More than 160 sets of human remains have been found in the Arizona desert so far this year, according to a count by the advocacy group Humane Borders, a number that’s on pace to set a new record.
"We’re seeing that more and more people are dying because of being exposed to the elements," said Vicki Gaubeca, of the Southern Border Communities Coalition, one of the groups that signed on to the letter.
Gaubeca said this is happening as climate change is affecting Central America, where severe hurricanes devastated communities late last year and pushed more migrants to travel north. At the same time, she said U.S. border policy is pushing people into more remote and dangerous crossings.
"And it just seems to get worse every year. We’re seeing migrants drowning in the Pacific, migrants dying in the deserts," she said.
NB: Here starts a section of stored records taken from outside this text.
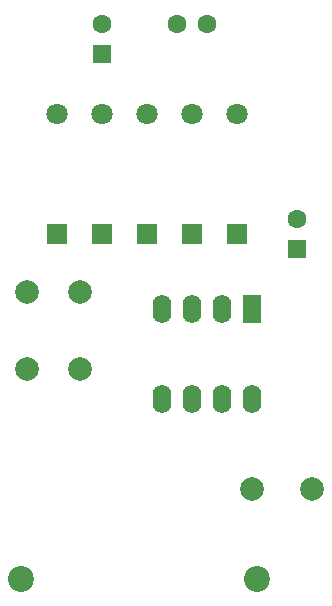
<source format=gbs>
G04 #@! TF.FileFunction,Soldermask,Bot*
%FSLAX46Y46*%
G04 Gerber Fmt 4.6, Leading zero omitted, Abs format (unit mm)*
G04 Created by KiCad (PCBNEW 4.0.1-stable) date 2017/05/09 18:16:20*
%MOMM*%
G01*
G04 APERTURE LIST*
%ADD10C,0.100000*%
%ADD11C,2.200000*%
%ADD12C,1.600000*%
%ADD13R,1.600000X1.600000*%
%ADD14C,1.800000*%
%ADD15R,1.800000X1.800000*%
%ADD16C,2.000000*%
%ADD17R,1.600000X2.400000*%
%ADD18O,1.600000X2.400000*%
G04 APERTURE END LIST*
D10*
D11*
X130915000Y-130175000D03*
X150915000Y-130175000D03*
D12*
X144145000Y-83185000D03*
X146645000Y-83185000D03*
D13*
X137795000Y-85725000D03*
D12*
X137795000Y-83225000D03*
D13*
X154305000Y-102235000D03*
D12*
X154305000Y-99735000D03*
D14*
X133985000Y-90805000D03*
D15*
X133985000Y-100965000D03*
D14*
X137795000Y-90805000D03*
D15*
X137795000Y-100965000D03*
D14*
X141605000Y-90805000D03*
D15*
X141605000Y-100965000D03*
D14*
X149225000Y-90805000D03*
D15*
X149225000Y-100965000D03*
D14*
X145415000Y-90805000D03*
D15*
X145415000Y-100965000D03*
D16*
X155575000Y-122555000D03*
X150495000Y-122555000D03*
X135945000Y-112395000D03*
X131445000Y-112395000D03*
X135945000Y-105895000D03*
X131445000Y-105895000D03*
D17*
X150495000Y-107315000D03*
D18*
X142875000Y-114935000D03*
X147955000Y-107315000D03*
X145415000Y-114935000D03*
X145415000Y-107315000D03*
X147955000Y-114935000D03*
X142875000Y-107315000D03*
X150495000Y-114935000D03*
M02*

</source>
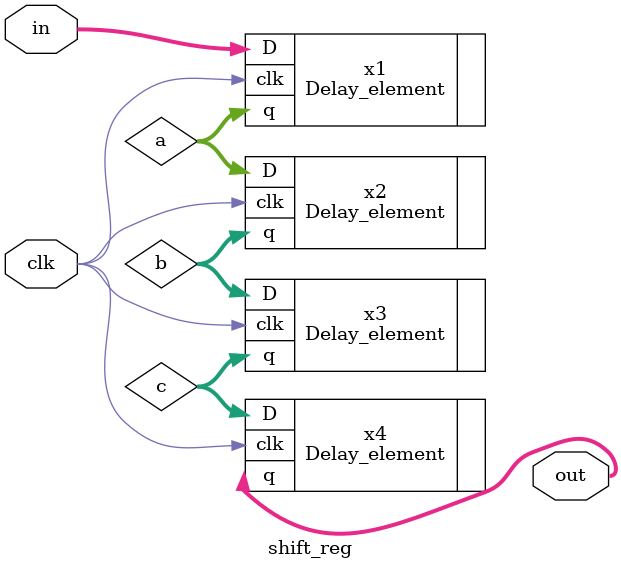
<source format=v>
`timescale 1ns / 1ps


module shift_reg(in,out,clk);
input [0:16] in;
input clk;
output [0:16]out;
wire [0:16] a,b,c;
Delay_element x1 (.D(in),.clk(clk),.q(a));
Delay_element x2 (.D(a),.clk(clk),.q(b));
Delay_element x3 (.D(b),.clk(clk),.q(c));
Delay_element x4 (.D(c),.clk(clk),.q(out));
endmodule

</source>
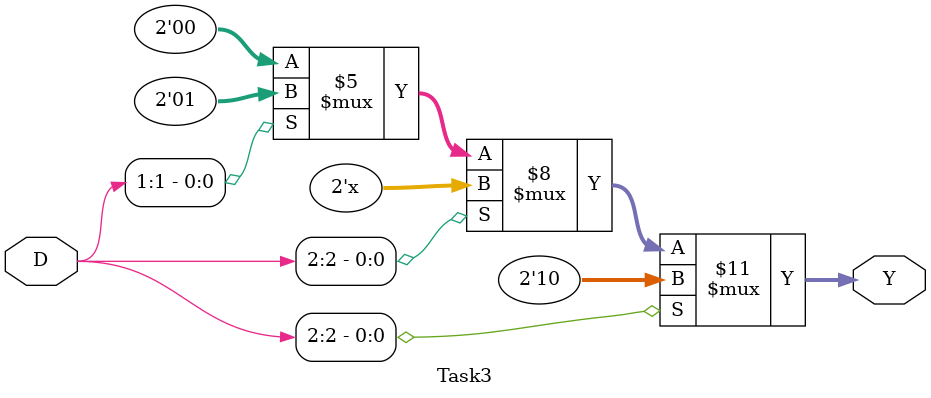
<source format=v>
module Task3(D,Y);

input [2:0] D;
output reg [1:0] Y;

always @(*)
	if (D[2] == 1'b1)
		Y = 2;
	else if (D[1] == 1'b1)
		Y = 1;
	else
		Y = 0;
		
endmodule 
</source>
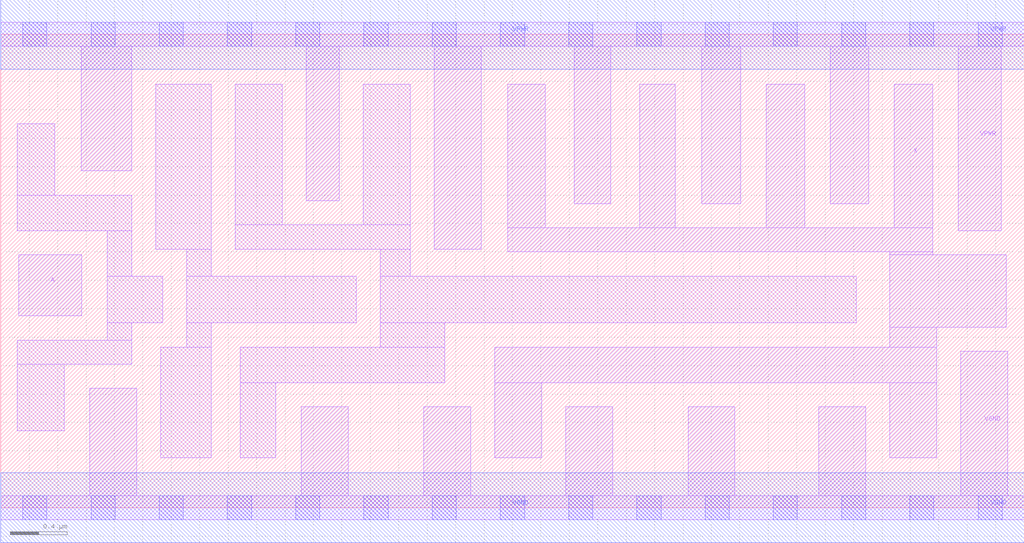
<source format=lef>
# Copyright 2020 The SkyWater PDK Authors
#
# Licensed under the Apache License, Version 2.0 (the "License");
# you may not use this file except in compliance with the License.
# You may obtain a copy of the License at
#
#     https://www.apache.org/licenses/LICENSE-2.0
#
# Unless required by applicable law or agreed to in writing, software
# distributed under the License is distributed on an "AS IS" BASIS,
# WITHOUT WARRANTIES OR CONDITIONS OF ANY KIND, either express or implied.
# See the License for the specific language governing permissions and
# limitations under the License.
#
# SPDX-License-Identifier: Apache-2.0

VERSION 5.7 ;
  NAMESCASESENSITIVE ON ;
  NOWIREEXTENSIONATPIN ON ;
  DIVIDERCHAR "/" ;
  BUSBITCHARS "[]" ;
UNITS
  DATABASE MICRONS 200 ;
END UNITS
MACRO sky130_fd_sc_ms__bufbuf_8
  CLASS CORE ;
  SOURCE USER ;
  FOREIGN sky130_fd_sc_ms__bufbuf_8 ;
  ORIGIN  0.000000  0.000000 ;
  SIZE  7.200000 BY  3.330000 ;
  SYMMETRY X Y ;
  SITE unit ;
  PIN A
    ANTENNAGATEAREA  0.233700 ;
    DIRECTION INPUT ;
    USE SIGNAL ;
    PORT
      LAYER li1 ;
        RECT 0.125000 1.350000 0.570000 1.780000 ;
    END
  END A
  PIN X
    ANTENNADIFFAREA  2.138800 ;
    DIRECTION OUTPUT ;
    USE SIGNAL ;
    PORT
      LAYER li1 ;
        RECT 3.475000 0.350000 3.805000 0.880000 ;
        RECT 3.475000 0.880000 6.585000 1.130000 ;
        RECT 3.565000 1.800000 6.555000 1.970000 ;
        RECT 3.565000 1.970000 3.830000 2.980000 ;
        RECT 4.495000 1.970000 4.745000 2.980000 ;
        RECT 5.385000 1.970000 5.655000 2.980000 ;
        RECT 6.255000 0.350000 6.585000 0.880000 ;
        RECT 6.255000 1.130000 6.585000 1.270000 ;
        RECT 6.255000 1.270000 7.075000 1.780000 ;
        RECT 6.255000 1.780000 6.555000 1.800000 ;
        RECT 6.285000 1.970000 6.555000 2.980000 ;
    END
  END X
  PIN VGND
    DIRECTION INOUT ;
    USE GROUND ;
    PORT
      LAYER li1 ;
        RECT 0.000000 -0.085000 7.200000 0.085000 ;
        RECT 0.625000  0.085000 0.955000 0.840000 ;
        RECT 2.115000  0.085000 2.445000 0.710000 ;
        RECT 2.975000  0.085000 3.305000 0.710000 ;
        RECT 3.975000  0.085000 4.305000 0.710000 ;
        RECT 4.835000  0.085000 5.165000 0.710000 ;
        RECT 5.755000  0.085000 6.085000 0.710000 ;
        RECT 6.755000  0.085000 7.085000 1.100000 ;
      LAYER mcon ;
        RECT 0.155000 -0.085000 0.325000 0.085000 ;
        RECT 0.635000 -0.085000 0.805000 0.085000 ;
        RECT 1.115000 -0.085000 1.285000 0.085000 ;
        RECT 1.595000 -0.085000 1.765000 0.085000 ;
        RECT 2.075000 -0.085000 2.245000 0.085000 ;
        RECT 2.555000 -0.085000 2.725000 0.085000 ;
        RECT 3.035000 -0.085000 3.205000 0.085000 ;
        RECT 3.515000 -0.085000 3.685000 0.085000 ;
        RECT 3.995000 -0.085000 4.165000 0.085000 ;
        RECT 4.475000 -0.085000 4.645000 0.085000 ;
        RECT 4.955000 -0.085000 5.125000 0.085000 ;
        RECT 5.435000 -0.085000 5.605000 0.085000 ;
        RECT 5.915000 -0.085000 6.085000 0.085000 ;
        RECT 6.395000 -0.085000 6.565000 0.085000 ;
        RECT 6.875000 -0.085000 7.045000 0.085000 ;
      LAYER met1 ;
        RECT 0.000000 -0.245000 7.200000 0.245000 ;
    END
  END VGND
  PIN VPWR
    DIRECTION INOUT ;
    USE POWER ;
    PORT
      LAYER li1 ;
        RECT 0.000000 3.245000 7.200000 3.415000 ;
        RECT 0.565000 2.370000 0.920000 3.245000 ;
        RECT 2.150000 2.160000 2.380000 3.245000 ;
        RECT 3.050000 1.820000 3.380000 3.245000 ;
        RECT 4.035000 2.140000 4.290000 3.245000 ;
        RECT 4.930000 2.140000 5.205000 3.245000 ;
        RECT 5.835000 2.140000 6.105000 3.245000 ;
        RECT 6.735000 1.950000 7.040000 3.245000 ;
      LAYER mcon ;
        RECT 0.155000 3.245000 0.325000 3.415000 ;
        RECT 0.635000 3.245000 0.805000 3.415000 ;
        RECT 1.115000 3.245000 1.285000 3.415000 ;
        RECT 1.595000 3.245000 1.765000 3.415000 ;
        RECT 2.075000 3.245000 2.245000 3.415000 ;
        RECT 2.555000 3.245000 2.725000 3.415000 ;
        RECT 3.035000 3.245000 3.205000 3.415000 ;
        RECT 3.515000 3.245000 3.685000 3.415000 ;
        RECT 3.995000 3.245000 4.165000 3.415000 ;
        RECT 4.475000 3.245000 4.645000 3.415000 ;
        RECT 4.955000 3.245000 5.125000 3.415000 ;
        RECT 5.435000 3.245000 5.605000 3.415000 ;
        RECT 5.915000 3.245000 6.085000 3.415000 ;
        RECT 6.395000 3.245000 6.565000 3.415000 ;
        RECT 6.875000 3.245000 7.045000 3.415000 ;
      LAYER met1 ;
        RECT 0.000000 3.085000 7.200000 3.575000 ;
    END
  END VPWR
  OBS
    LAYER li1 ;
      RECT 0.115000 0.540000 0.445000 1.010000 ;
      RECT 0.115000 1.010000 0.920000 1.180000 ;
      RECT 0.115000 1.950000 0.920000 2.200000 ;
      RECT 0.115000 2.200000 0.380000 2.700000 ;
      RECT 0.750000 1.180000 0.920000 1.300000 ;
      RECT 0.750000 1.300000 1.140000 1.630000 ;
      RECT 0.750000 1.630000 0.920000 1.950000 ;
      RECT 1.090000 1.820000 1.480000 2.980000 ;
      RECT 1.125000 0.350000 1.480000 1.130000 ;
      RECT 1.310000 1.130000 1.480000 1.300000 ;
      RECT 1.310000 1.300000 2.500000 1.630000 ;
      RECT 1.310000 1.630000 1.480000 1.820000 ;
      RECT 1.650000 1.820000 2.880000 1.990000 ;
      RECT 1.650000 1.990000 1.980000 2.980000 ;
      RECT 1.685000 0.350000 1.935000 0.880000 ;
      RECT 1.685000 0.880000 3.125000 1.130000 ;
      RECT 2.550000 1.990000 2.880000 2.980000 ;
      RECT 2.670000 1.130000 3.125000 1.300000 ;
      RECT 2.670000 1.300000 6.020000 1.630000 ;
      RECT 2.670000 1.630000 2.880000 1.820000 ;
  END
END sky130_fd_sc_ms__bufbuf_8

</source>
In their letter, Gaubeca’s group and others cite a case last month in which Border Patrol agents near Yuma found a 2-year-old boy alive next to his mother and 10-year-old sister’s bodies. Amid desert temperatures that soared to 119 degrees, autopsies from the Yuma County Medical Examiner's Office found their deaths were heat-related.
Gaubeca said deaths have been on the rise since the implementation of Prevention Through Deterrence, a U.S. policy forged under the Clinton administration in the 1990s that sought to reduce unauthorized crossings by increasing border militarization in urban border crossings. As border infrastructure has increased, so have the number of deaths, she said. Her group has documented 11 incidents in which migrants died falling from the border wall this year. It's more than double the number in 2020.
Gaubeca’s group and others are advocating for safeguards like water stations at ports of entry and non-enforcement-related task forces to rescue migrants in peril.